Bashar Al-Assad continua a torturare i prigionieri: il mondo tace
Bashar Al-Assad continua a torturare i prigionieri: il mondo tace

Bashar Al-Assad continua a torturare i prigionieri: il mondo tace

Silenzio assordante internazionale del mondo, mentre Bashar Al-Assad continua a torturare i prigionieri, la SOHR chiede di assicurare i colpevoli alla giustizia. La vergogna silenzio internazionale. È importante che i lettori capiscano che la guerra in Siria, sebbene poco riportata dai media mainstream è ancora in corso.

Bashar Al-Assad è un protetto internazionale?

Il regime di Assad, che sembra aver ottenuto “una migliore copertura” mediatica è sempre lo stesso gruppo omicida, l’ISIS sta riemergendo, la Turchia sta facendo tutto il possibile per mantenere i territori occupati e uccidere i curdi, mentre Russia, Iran e Hezbollah fanno del loro meglio per mantenere Assad al potere. In un rapporto dell’Osservatorio siriano per i diritti umani (SOHR), si scrive e descrivere un evento che fa comprendere. In mezzo alla tragedia di 11.000 civili siriani nel campo di Al-Rukban “dimenticato” nel deserto arido, un abitante sfollato nel campo, originario della provincia di Homs, ha avuto un infarto cardiaco.

La follia

Le condizioni di salute dell’uomo sono peggiorate e l’uomo è stato trasferito in ospedale.
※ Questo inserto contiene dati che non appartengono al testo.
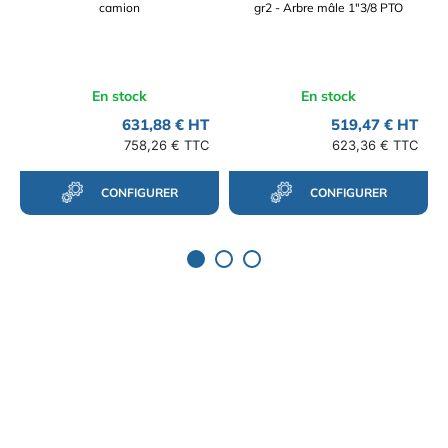
camion
gr2 - Arbre mâle 1"3/8 PTO
En stock
En stock
631,88 € HT
519,47 € HT
758,26 € TTC
623,36 € TTC
CONFIGURER
CONFIGURER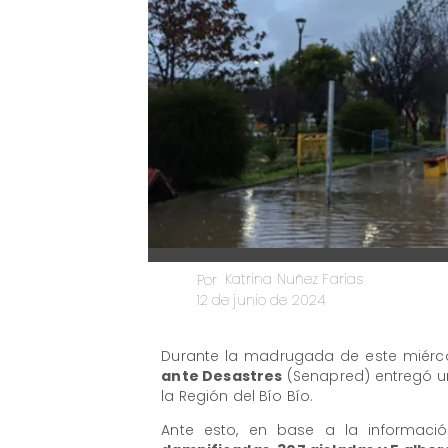
Katrina Nuñez Farias
Por
12 de junio de 2024
Durante la madrugada de este miérco
ante Desastres
(Senapred) entregó un
la Región del Bío Bío.
Ante esto, en base a la informaci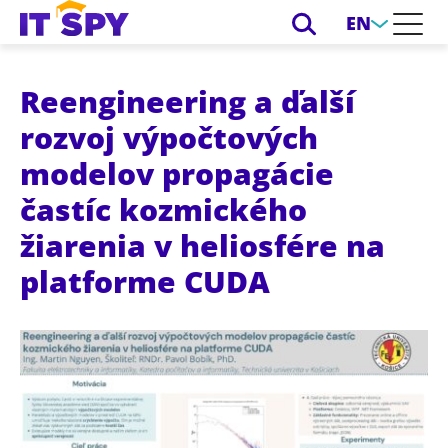
EN
Reengineering a ďalší
rozvoj výpočtových
modelov propagácie
častíc kozmického
žiarenia v heliosfére na
platforme CUDA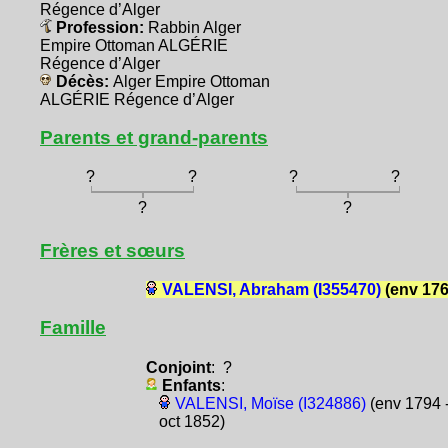
Régence d’Alger
Profession:
Rabbin Alger
Empire Ottoman ALGÉRIE
Régence d’Alger
Décès:
Alger Empire Ottoman
ALGÉRIE Régence d’Alger
Parents et grand-parents
?
?
?
?
?
?
Frères et sœurs
VALENSI, Abraham (I355470)
(env 176
Famille
Conjoint
: ?
Enfants
:
VALENSI, Moïse (I324886)
(env 1794 -
oct 1852)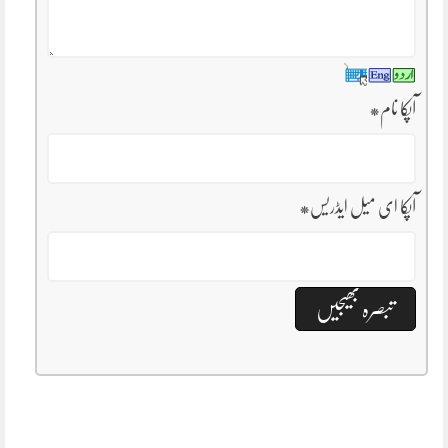
آپکا نام
*
آپکا ای میل ایڈریس
*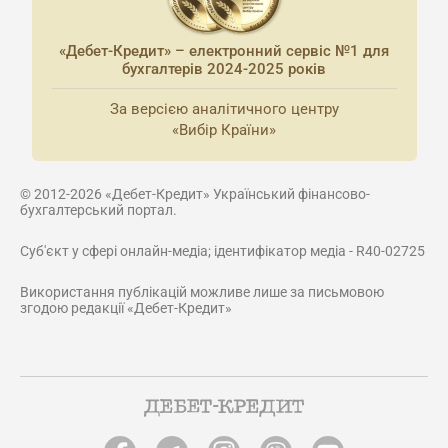
«Дебет-Кредит» – електронний сервіс №1 для
бухгалтерів 2024-2025 років
За версією аналітичного центру
«Вибір Країни»
© 2012-2026 «Дебет-Кредит» Український фінансово-
бухгалтерський портал.
Суб'єкт у сфері онлайн-медіа; ідентифікатор медіа - R40-02725
Використання публікацій можливе лише за письмовою
згодою редакції «Дебет-Кредит»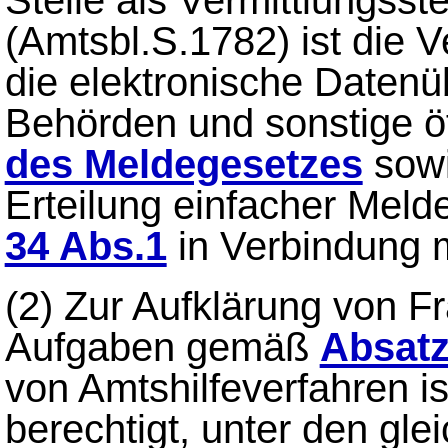
(Amtsbl.S.1782) ist die V
die elektronische Datenü
Behörden und sonstige ö
des Meldegesetzes
sowi
Erteilung einfacher Mel
34 Abs.1
in Verbindung 
(2)
Zur Aufklärung von Fr
Aufgaben gemäß
Absatz
von Amtshilfeverfahren is
berechtigt, unter den gle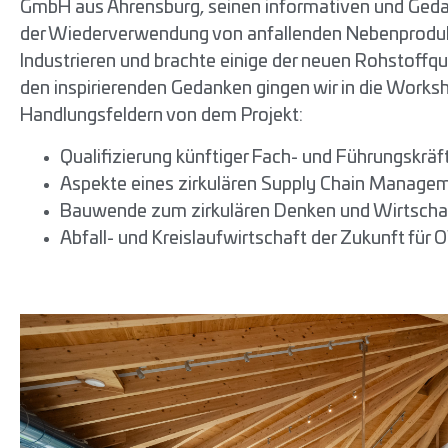
GmbH aus Ahrensburg, seinen informativen und Ged
der Wiederverwendung von anfallenden Nebenprodu
Industrieren und brachte einige der neuen Rohstoffq
den inspirierenden Gedanken gingen wir in die Works
Handlungsfeldern von dem Projekt:
Qualifizierung künftiger Fach- und Führungskräf
Aspekte eines zirkulären Supply Chain Manage
Bauwende zum zirkulären Denken und Wirtscha
Abfall- und Kreislaufwirtschaft der Zukunft für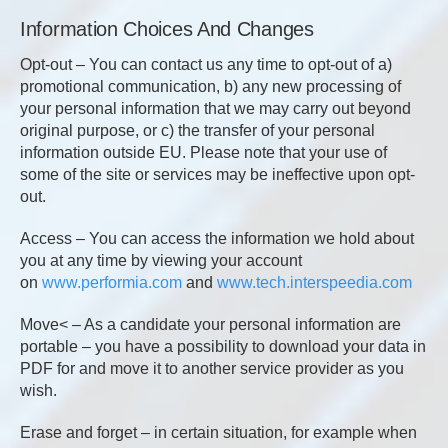
Information Choices And Changes
Opt-out – You can contact us any time to opt-out of a)
promotional communication, b) any new processing of
your personal information that we may carry out beyond
original purpose, or c) the transfer of your personal
information outside EU. Please note that your use of
some of the site or services may be ineffective upon opt-
out.
Access – You can access the information we hold about
you at any time by viewing your account
on
www.performia.com
and
www.tech.interspeedia.com
Move< – As a candidate your personal information are
portable – you have a possibility to download your data in
PDF for and move it to another service provider as you
wish.
Erase and forget – in certain situation, for example when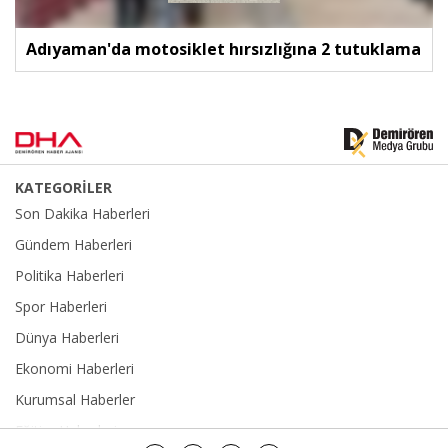
Adıyaman'da motosiklet hırsızlığına 2 tutuklama
KATEGORİLER
Son Dakika Haberleri
Gündem Haberleri
Politika Haberleri
Spor Haberleri
Dünya Haberleri
Ekonomi Haberleri
Kurumsal Haberler
Eğitim Haberleri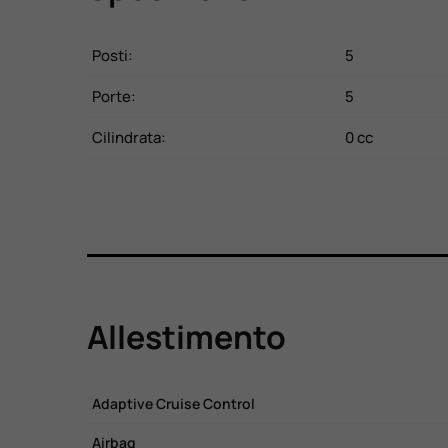
Posti:
5
Porte:
5
Cilindrata:
0 cc
Allestimento
Adaptive Cruise Control
Airbag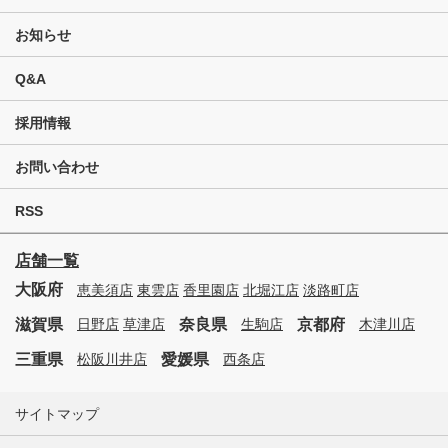
お知らせ
Q&A
採用情報
お問い合わせ
RSS
店舗一覧
大阪府
恵美須店
東雲店
香里園店
北堀江店
淡路町店
滋賀県
奈良県
京都府
日野店
草津店
生駒店
木津川店
三重県
愛媛県
松阪川井店
西条店
サイトマップ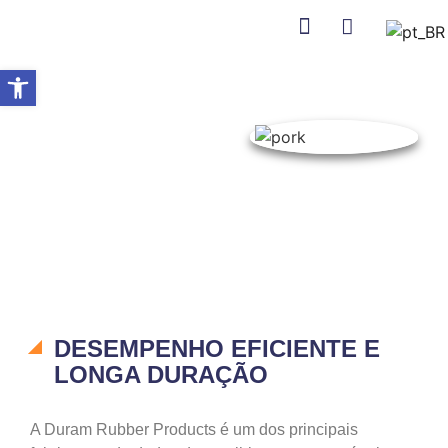
NOTÍCIAS E EVENTOS
Abrir a barra de ferramentas
Início
Produtos
Picar Os Dedos
Carne De Porco
CARNE DE
PORCO
DESEMPENHO EFICIENTE E
LONGA DURAÇÃO
A Duram Rubber Products é um dos principais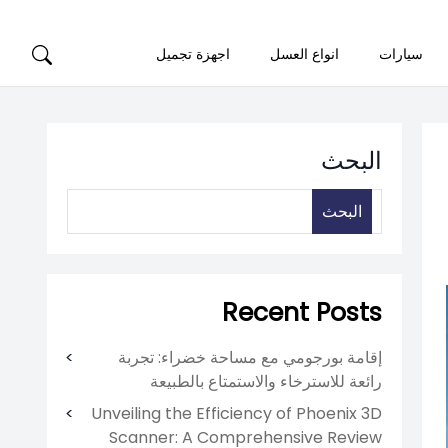
سيارات
انواع العسل
اجهزة تجميل
البحث
البحث
Recent Posts
إقامة بورجومي مع مساحة خضراء: تجربة
رائعة للاسترخاء والاستمتاع بالطبيعة
Unveiling the Efficiency of Phoenix 3D
Scanner: A Comprehensive Review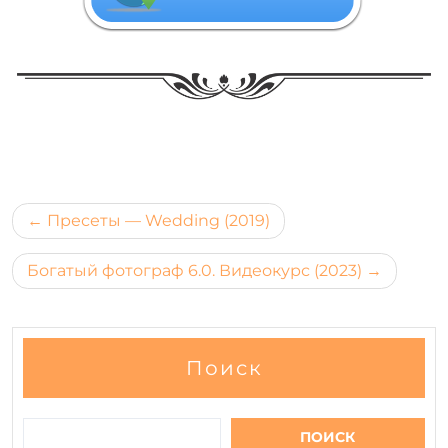
​
Навигация
Пресеты — Wedding (2019)
по
Богатый фотограф 6.0. Видеокурс (2023)
записям
Поиск
ПОИСК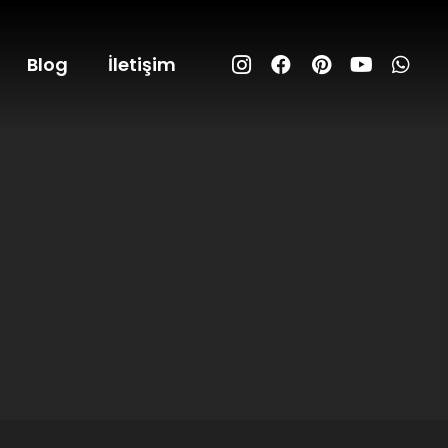
Blog
İletişim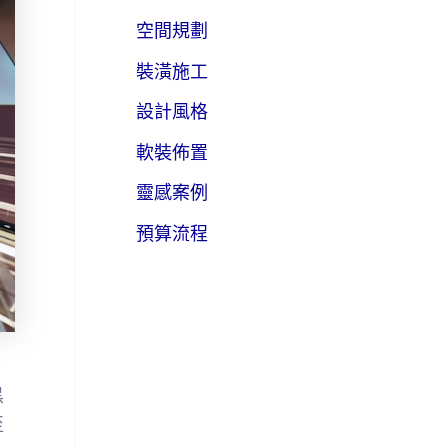
空間規劃
裝潢施工
設計風格
軟裝佈置
靈感案例
預算流程
黑
至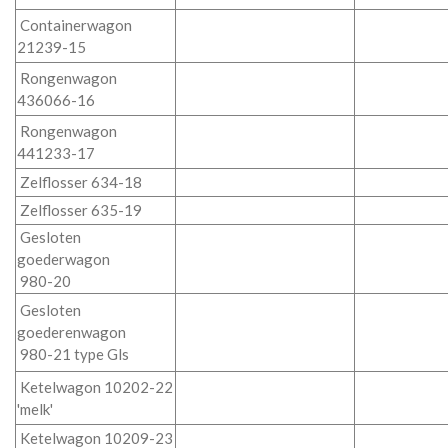
Containerwagon
21239-15
Rongenwagon
436066-16
Rongenwagon
441233-17
Zelflosser 634-18
Zelflosser 635-19
Gesloten
goederwagon
980-20
Gesloten
goederenwagon
980-21 type Gls
Ketelwagon 10202-22
'melk'
Ketelwagon 10209-23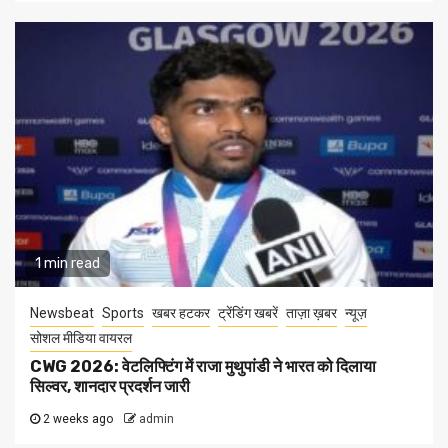
1 min read
Newsbeat
Sports
खबर हटकर
ट्रेंडिंग खबरें
ताज़ा ख़बर
न्यूज़
सोशल मीडिया वायरल
CWG 2026: वेटलिफ्टिंग में राजा मुथुपांडी ने भारत को दिलाया
सिल्वर, शानदार प्रदर्शन जारी
2 weeks ago
admin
Quando l’auto della Mezzaluna Rossa ha cercato di portarlo fuori dal campo, il checkpoint di Al-Musalas ha rifiutato di far passare l’auto. Ma la cosa allucinante è che hanno chiesto al paziente di recarsi a piedi al “servizio di intelligence militare”. L’uomo è stato ucciso nella sede dei servizi di sicurezza, mentre suo fratello è stato avvisato di ricevere il corpo e seppellirlo.

Sotto tortura

Il numero di civili morti sotto tortura nelle carceri del regime dall’inizio di gennaio 2022 è salito a nove, tutti documentati dal SOHR. Il numero di civili morti sotto tortura nelle carceri del regime dall’inizio della rivoluzione siriana è salito a 47.527, tutti documentati per nome. 47.528 uomini e giovani, 339 bambini di età inferiore ai diciotto anni, e 64 donne di età superiore ai diciotto anni. Fonti affidabili hanno informato l’Osservatorio siriano che il numero di persone uccise, giustiziate e/o morte nelle carceri del regime ha superato le 105.000 persone. Fonti del SOHR hanno anche confermato che più di 30.000 detenuti sono stati uccisi solo nella prigione di Saydnaya. La seconda percentuale più grande di omicidi è avvenuta nelle strutture di detenzione o nelle prigioni dell’Air Force Intelligence.

Bashar Al-Assad è un assassino

Noi, all’Osservatorio siriano per i diritti umani (SOHR), mettiamo in guardia contro la continua indifferenza delle potenze belligeranti in Siria. Soprattutto per la questione dei detenuti e degli scomparsi con la forza. Facciamo appello alla comunità internazionale. Si intensifichino, da parte della comunità internazionale, gli sforzi per rivelare il destino dei detenuti e delle persone scomparse con la forza. Ma Soprattutto identificare i responsabili”.